Se ha puesto de moda acercarse al hecho cristiano con criterios inadecuados. Si yo juzgo una canción de Los Beatles desde los presupuestos musicales del gregoriano, imaginen el resultado; y lo mismo si analizo una obra de Calderón tomando como patrón el teatro del absurdo de Ionesco. Algo similar ocurre si me acerco a un episodio de la vida o historia cristianas desde los presupuestos intelectuales del relativismo y laicismo modernos. Me sale un churro. No puedo comprender nada, y me invento las interpretaciones, suprimo lo que no entiendo y sesgo las cosas a mi avío. Ejemplos de esta incapacidad -ora deliberada ora inocente- de medirse con el cristianismo tal y como es, los tenemos a diario en cierta prensa, en novelillas de moda, en textos académicos, en discursos de políticos (véase a Llamazares hablando de Iglesia con motivo de la nota episcopal sobre los “matrimonios” homosexuales) y, cómo no, en el cine.
Este es el caso del último desatino de Ridley Scott, que quiere contarnos las Cruzadas desde la óptica cultural de la decadencia burguesota que vivimos.
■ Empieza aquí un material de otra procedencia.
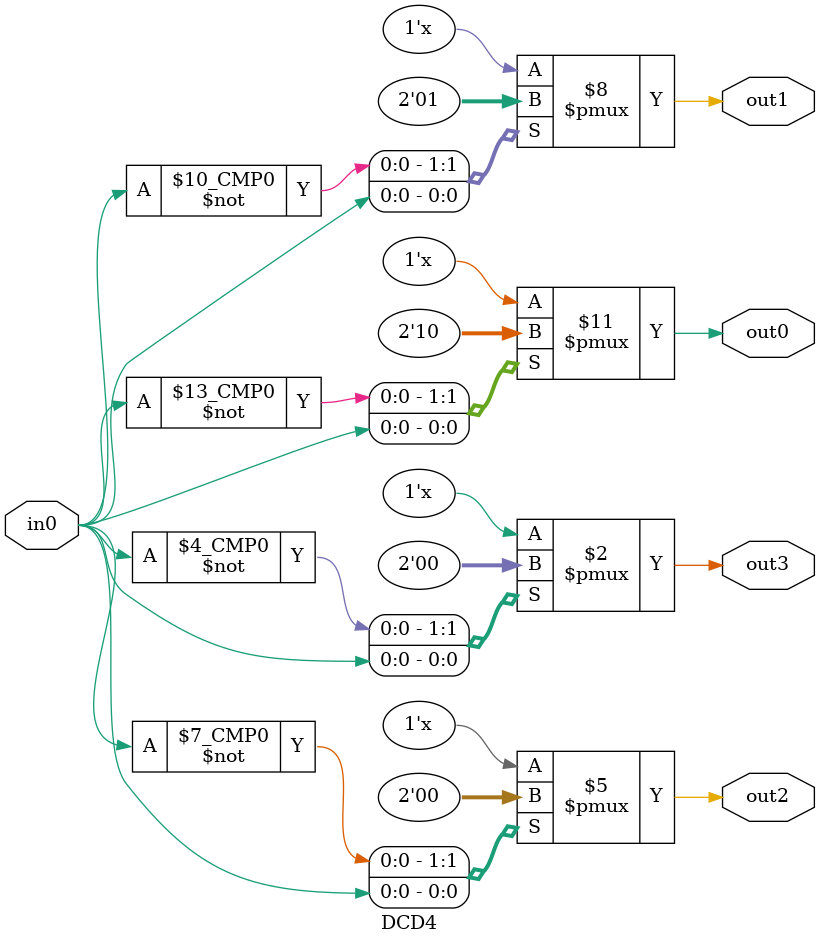
<source format=v>
`timescale 1ns / 1ps


module DCD4(

    input in0,
    output reg out0,
    output reg out1,
    output reg out2,
    output reg out3

    );
    
    
    always @(*)
    begin
        case(in0)
            0:
            begin
                out0 = 1;
                out1 = 0;
                out2 = 0;
                out3 = 0;
            end
            
            1:
            begin
                out0 = 0;
                out1 = 1;
                out2 = 0;
                out3 = 0;
            end
            
            2:
            begin
                out0 = 0;
                out1 = 0;
                out2 = 1;
                out3 = 0;
            end
            
            3:
            begin
                out0 = 0;
                out1 = 0;
                out2 = 0;
                out3 = 1;
            end
            
        default:
        begin
            out0 = 0;
            out1 = 0;
            out2 = 0;
            out3 = 0;
        end
        
     endcase
    end
    
endmodule

</source>
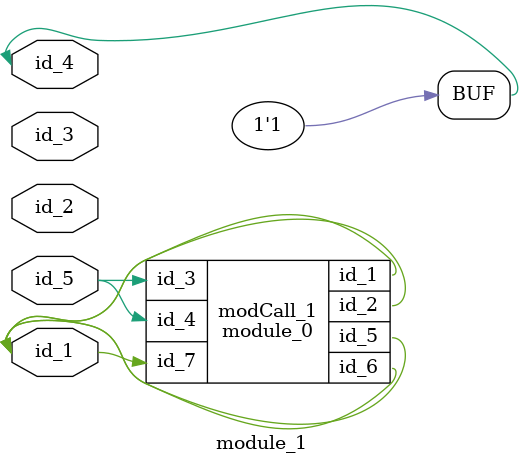
<source format=v>
module module_0 (
    id_1,
    id_2,
    id_3,
    id_4,
    id_5,
    id_6,
    id_7
);
  input wire id_7;
  inout wire id_6;
  inout wire id_5;
  input wire id_4;
  input wire id_3;
  inout wire id_2;
  inout wire id_1;
  assign id_6 = id_7;
  wire id_8;
endmodule
module module_1 (
    id_1,
    id_2,
    id_3,
    id_4,
    id_5
);
  input wire id_5;
  inout reg id_4;
  module_0 modCall_1 (
      id_1,
      id_1,
      id_5,
      id_5,
      id_1,
      id_1,
      id_1
  );
  input wire id_3;
  input wire id_2;
  inout wire id_1;
  initial begin : LABEL_0
    id_4 <= -1;
  end
endmodule

</source>
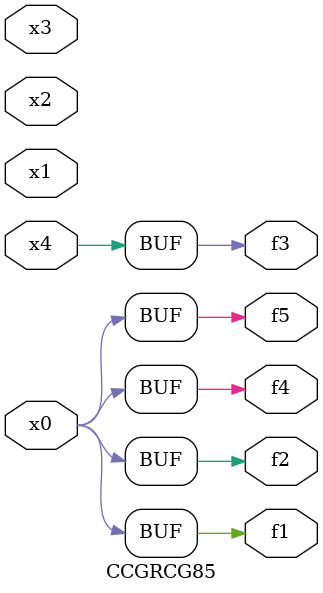
<source format=v>
module CCGRCG85(
	input x0, x1, x2, x3, x4,
	output f1, f2, f3, f4, f5
);
	assign f1 = x0;
	assign f2 = x0;
	assign f3 = x4;
	assign f4 = x0;
	assign f5 = x0;
endmodule

</source>
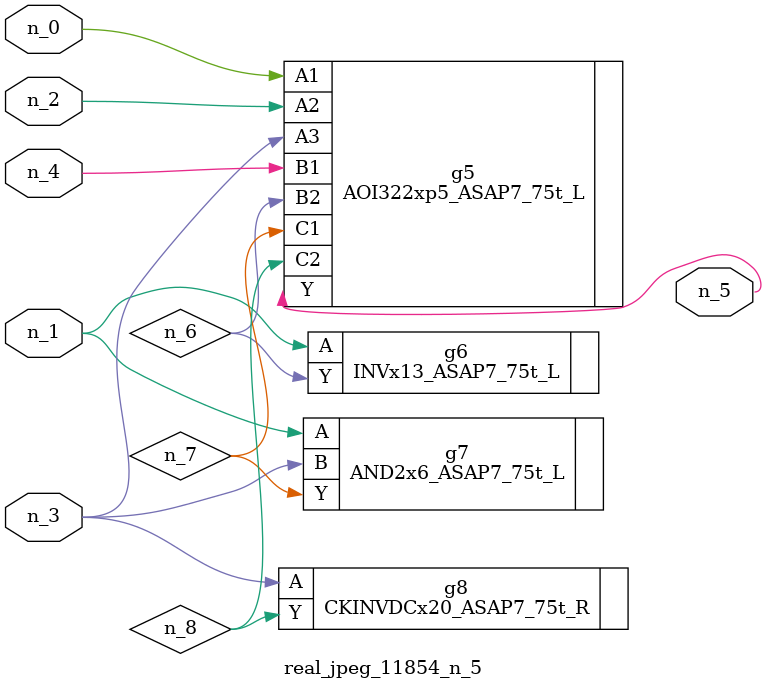
<source format=v>
module real_jpeg_11854_n_5 (n_4, n_0, n_1, n_2, n_3, n_5);

input n_4;
input n_0;
input n_1;
input n_2;
input n_3;

output n_5;

wire n_8;
wire n_6;
wire n_7;

AOI322xp5_ASAP7_75t_L g5 ( 
.A1(n_0),
.A2(n_2),
.A3(n_3),
.B1(n_4),
.B2(n_6),
.C1(n_7),
.C2(n_8),
.Y(n_5)
);

INVx13_ASAP7_75t_L g6 ( 
.A(n_1),
.Y(n_6)
);

AND2x6_ASAP7_75t_L g7 ( 
.A(n_1),
.B(n_3),
.Y(n_7)
);

CKINVDCx20_ASAP7_75t_R g8 ( 
.A(n_3),
.Y(n_8)
);


endmodule
</source>
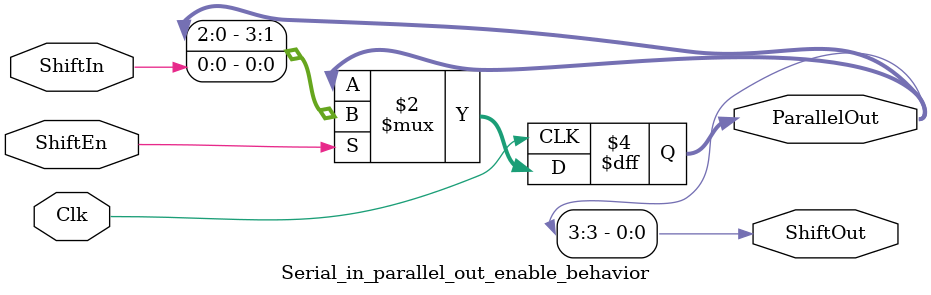
<source format=v>
`timescale 1ns / 1ps


module Serial_in_parallel_out_enable_behavior(input Clk, input ShiftEn, input ShiftIn, output reg [3:0] ParallelOut, 
	output ShiftOut);
	always @(posedge Clk)
		if (ShiftEn)
			ParallelOut <= {ParallelOut[2:0], ShiftIn};
		assign ShiftOut = ParallelOut[3];		
endmodule

</source>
Y claro, es imposible. Le sale el ya advertido churro. En primer lugar, Scott no entiende las razones por las que un propio cogía el atillo y se iba a Tierra Santa, invirtiendo unos durísimos meses de viaje. Y como la peli va de eso precisamente pues a Scott no le queda más remedio que tirar de razones fáciles: unos cruzados buscan poder, otros consuelo interior, otros no saben lo que buscan... pero desde luego, ninguno se mueve por verdaderas razones religiosas. Y, ¿qué valor tiene Tierra Santa para un cristiano? Pues ninguno: según el film se trata de ruinas, piedras muertas, y desde luego nadie habla de la historicidad de Cristo -único significado del valor de aquellas tierras-. Bueno en realidad a Cristo no se le cita en toda la película más que una vez y para decir -me mondo- que una cosa es lo que diga el Papa y otra lo que diga Cristo. Y es que los malos de la peli son el Papa, el Obispo del lugar y los templarios. Y son los malos porque son intolerantes, desprecian al moro y tienen mano de hierro. Es el mismo criterio que usan hoy los intelectuales a sueldo para referirse al Papa Benedicto y a los nuevos movimientos apostólicos, entendidos como los templarios del momento.
Frente a los malos, están los buenos, y el protagonista, que es el cruzado progre, muy new age, que busca la alianza entre religiones –“civilizaciones”, diría Zapatero–, que sigue a Cristo pero no al Papa, que no está atado a los formalismos supersticiosos de la Iglesia, y que pregona una vida de principios y una ética universal de la tolerancia mientras se acuesta con la mujer de otro. Por supuesto, para este cruzado de ONG, Dios no es más que una palabra que se usa según convenga, y siempre desde un indisimulable escepticismo.